Ngoma lodge shut down many years ago, when poaching killed most of the animals in the area. The numbers of animals are now at least stable, if not increasing, thanks to the efforts of the underpaid game wardens, and the lodge may one day re-open.
Ngoma has a limited electricity supply. This electricity is hooked up to some homes, but the main use is to power the water pump. Ngoma has a borehole so the water does not need boiling or purifying. It can be obtained by a manual pump at any time or by taps spaced around the village when the electricity is working.
The roads to Ngoma and Itezhi-Tezhi are well graded in gravel . To add to the inevitable bumpiness there are swarms of tsetse flies that have very painful bites , and will attack at any opportunity. There is an airstrip just south of Ngoma to save this journey.
Ngoma is frequented by a large herd of impala, as well as many bushbuck and frequently elephants. There are groups of vervet monkeys living in the trees above the village and leopards sometimes walk through the village at night.
Close by, there are many other species of animal, including puku, reedbuck, waterbuck, sable and roan antelope, eland, hartebeest, wildebeest, kudu, zebra, warthog, lion, serval, wild cat, hyena, jackal and, at night, springhare and porcupine. Birdlife in the village is impressive, with African fish eagles and bateleurs flying over frequently, and many species of kingfisher and hornbill living around the local river.

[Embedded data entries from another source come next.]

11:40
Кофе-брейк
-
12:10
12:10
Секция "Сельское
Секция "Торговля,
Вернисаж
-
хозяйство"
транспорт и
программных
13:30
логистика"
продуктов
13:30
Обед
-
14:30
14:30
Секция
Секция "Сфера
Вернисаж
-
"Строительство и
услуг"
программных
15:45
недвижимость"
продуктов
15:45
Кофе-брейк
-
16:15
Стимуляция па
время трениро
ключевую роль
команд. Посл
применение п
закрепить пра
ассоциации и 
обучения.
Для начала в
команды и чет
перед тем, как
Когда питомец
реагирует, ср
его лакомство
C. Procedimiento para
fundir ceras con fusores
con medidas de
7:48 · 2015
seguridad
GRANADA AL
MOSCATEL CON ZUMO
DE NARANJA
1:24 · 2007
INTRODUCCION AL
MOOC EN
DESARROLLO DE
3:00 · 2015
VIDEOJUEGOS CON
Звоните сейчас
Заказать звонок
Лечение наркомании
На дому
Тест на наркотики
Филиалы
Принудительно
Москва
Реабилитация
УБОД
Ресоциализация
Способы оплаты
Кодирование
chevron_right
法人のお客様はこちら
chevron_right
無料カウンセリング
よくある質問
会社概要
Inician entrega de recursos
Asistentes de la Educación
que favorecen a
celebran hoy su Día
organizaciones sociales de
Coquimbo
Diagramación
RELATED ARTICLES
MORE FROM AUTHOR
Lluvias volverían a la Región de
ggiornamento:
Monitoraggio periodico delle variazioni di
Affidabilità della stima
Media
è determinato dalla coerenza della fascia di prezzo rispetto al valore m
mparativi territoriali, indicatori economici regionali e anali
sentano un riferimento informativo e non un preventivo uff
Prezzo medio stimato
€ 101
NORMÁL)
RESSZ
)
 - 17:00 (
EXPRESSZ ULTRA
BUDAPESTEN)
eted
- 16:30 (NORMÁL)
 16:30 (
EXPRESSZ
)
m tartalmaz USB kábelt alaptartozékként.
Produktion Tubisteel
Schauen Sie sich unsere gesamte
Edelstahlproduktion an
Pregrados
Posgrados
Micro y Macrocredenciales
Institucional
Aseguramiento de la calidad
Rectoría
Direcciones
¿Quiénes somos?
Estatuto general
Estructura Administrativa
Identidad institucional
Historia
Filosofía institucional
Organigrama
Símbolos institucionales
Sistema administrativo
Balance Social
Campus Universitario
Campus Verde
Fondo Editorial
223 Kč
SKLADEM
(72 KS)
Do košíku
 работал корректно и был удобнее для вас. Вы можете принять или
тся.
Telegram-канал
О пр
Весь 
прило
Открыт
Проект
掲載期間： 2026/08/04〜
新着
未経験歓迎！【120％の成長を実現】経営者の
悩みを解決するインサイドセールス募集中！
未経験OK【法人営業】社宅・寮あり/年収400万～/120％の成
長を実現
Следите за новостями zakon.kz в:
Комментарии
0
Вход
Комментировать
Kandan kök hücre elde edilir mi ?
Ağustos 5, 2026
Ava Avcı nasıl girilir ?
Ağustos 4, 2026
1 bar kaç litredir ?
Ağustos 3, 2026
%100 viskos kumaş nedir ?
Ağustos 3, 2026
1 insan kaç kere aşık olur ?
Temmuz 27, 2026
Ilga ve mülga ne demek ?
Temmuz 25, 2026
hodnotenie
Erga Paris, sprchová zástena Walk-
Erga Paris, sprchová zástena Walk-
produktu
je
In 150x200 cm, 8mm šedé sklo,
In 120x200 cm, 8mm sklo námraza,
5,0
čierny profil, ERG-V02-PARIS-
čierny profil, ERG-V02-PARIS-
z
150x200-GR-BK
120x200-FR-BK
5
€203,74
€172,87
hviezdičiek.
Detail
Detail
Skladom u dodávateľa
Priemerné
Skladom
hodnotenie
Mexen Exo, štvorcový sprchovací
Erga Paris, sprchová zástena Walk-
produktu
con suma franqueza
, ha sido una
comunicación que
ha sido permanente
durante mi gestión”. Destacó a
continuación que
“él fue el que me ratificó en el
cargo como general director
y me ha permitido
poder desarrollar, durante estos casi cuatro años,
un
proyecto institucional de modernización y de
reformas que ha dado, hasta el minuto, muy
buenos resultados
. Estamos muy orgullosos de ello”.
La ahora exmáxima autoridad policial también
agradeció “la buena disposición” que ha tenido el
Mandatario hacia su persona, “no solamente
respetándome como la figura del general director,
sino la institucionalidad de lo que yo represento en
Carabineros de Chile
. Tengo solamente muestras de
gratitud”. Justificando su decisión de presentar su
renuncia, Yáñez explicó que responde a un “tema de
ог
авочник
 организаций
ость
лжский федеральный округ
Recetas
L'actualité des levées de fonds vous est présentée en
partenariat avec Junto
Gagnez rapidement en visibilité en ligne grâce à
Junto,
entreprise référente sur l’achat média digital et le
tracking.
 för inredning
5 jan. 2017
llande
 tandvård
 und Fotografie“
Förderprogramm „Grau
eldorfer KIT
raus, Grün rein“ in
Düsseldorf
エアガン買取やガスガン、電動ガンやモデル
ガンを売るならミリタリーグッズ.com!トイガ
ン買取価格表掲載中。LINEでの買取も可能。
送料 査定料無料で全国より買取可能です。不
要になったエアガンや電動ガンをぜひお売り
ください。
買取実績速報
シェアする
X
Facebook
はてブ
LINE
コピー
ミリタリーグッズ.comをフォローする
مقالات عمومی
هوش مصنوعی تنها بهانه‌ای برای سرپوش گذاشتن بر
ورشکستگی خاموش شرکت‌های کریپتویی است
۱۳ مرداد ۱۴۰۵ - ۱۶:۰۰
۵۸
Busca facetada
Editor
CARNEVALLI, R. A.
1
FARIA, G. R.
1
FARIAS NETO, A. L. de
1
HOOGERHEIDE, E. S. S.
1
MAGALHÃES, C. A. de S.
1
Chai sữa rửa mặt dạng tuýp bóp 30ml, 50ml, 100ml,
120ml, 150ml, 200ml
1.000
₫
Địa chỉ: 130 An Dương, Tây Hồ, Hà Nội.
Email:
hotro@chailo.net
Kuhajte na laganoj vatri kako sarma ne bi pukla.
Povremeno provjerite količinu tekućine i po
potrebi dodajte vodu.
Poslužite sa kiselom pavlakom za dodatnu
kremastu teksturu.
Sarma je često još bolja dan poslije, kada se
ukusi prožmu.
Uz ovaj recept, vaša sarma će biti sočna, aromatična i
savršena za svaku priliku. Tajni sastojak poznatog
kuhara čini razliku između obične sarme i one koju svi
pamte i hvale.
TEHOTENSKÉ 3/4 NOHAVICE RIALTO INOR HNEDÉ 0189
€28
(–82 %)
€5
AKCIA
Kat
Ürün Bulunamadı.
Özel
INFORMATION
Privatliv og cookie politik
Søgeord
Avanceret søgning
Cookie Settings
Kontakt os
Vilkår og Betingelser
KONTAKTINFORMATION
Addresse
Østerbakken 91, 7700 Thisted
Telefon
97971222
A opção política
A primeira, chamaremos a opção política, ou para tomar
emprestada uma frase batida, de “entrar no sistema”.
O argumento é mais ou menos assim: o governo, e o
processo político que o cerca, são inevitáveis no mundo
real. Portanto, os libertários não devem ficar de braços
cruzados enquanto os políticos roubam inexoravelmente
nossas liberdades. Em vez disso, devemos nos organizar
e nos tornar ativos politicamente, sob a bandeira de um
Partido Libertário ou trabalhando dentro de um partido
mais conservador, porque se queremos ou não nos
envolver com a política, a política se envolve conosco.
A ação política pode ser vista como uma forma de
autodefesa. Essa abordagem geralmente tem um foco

The river that flows past Ngoma is the Nkala. In the dry season it has a well defined course and can dry up complelety, but in the wet season it spreads out over the surrounding plains. Crocodiles live in the river, although it is too shallow for hippos. Hippos can be found in Lake Itezhi-Tezhi though.
In the local area there are three hills. They are over 1100m above sea level and the plains around Ngoma are at around 1000m. From Ngoma it is possible to see and walk to Nakalombwe Hill, and behind Ngoma across the river is Nkala Hill. A little way off there is a hill known as the Screaming Chicken Hill. It is possible that this name comes from a tribal ritual.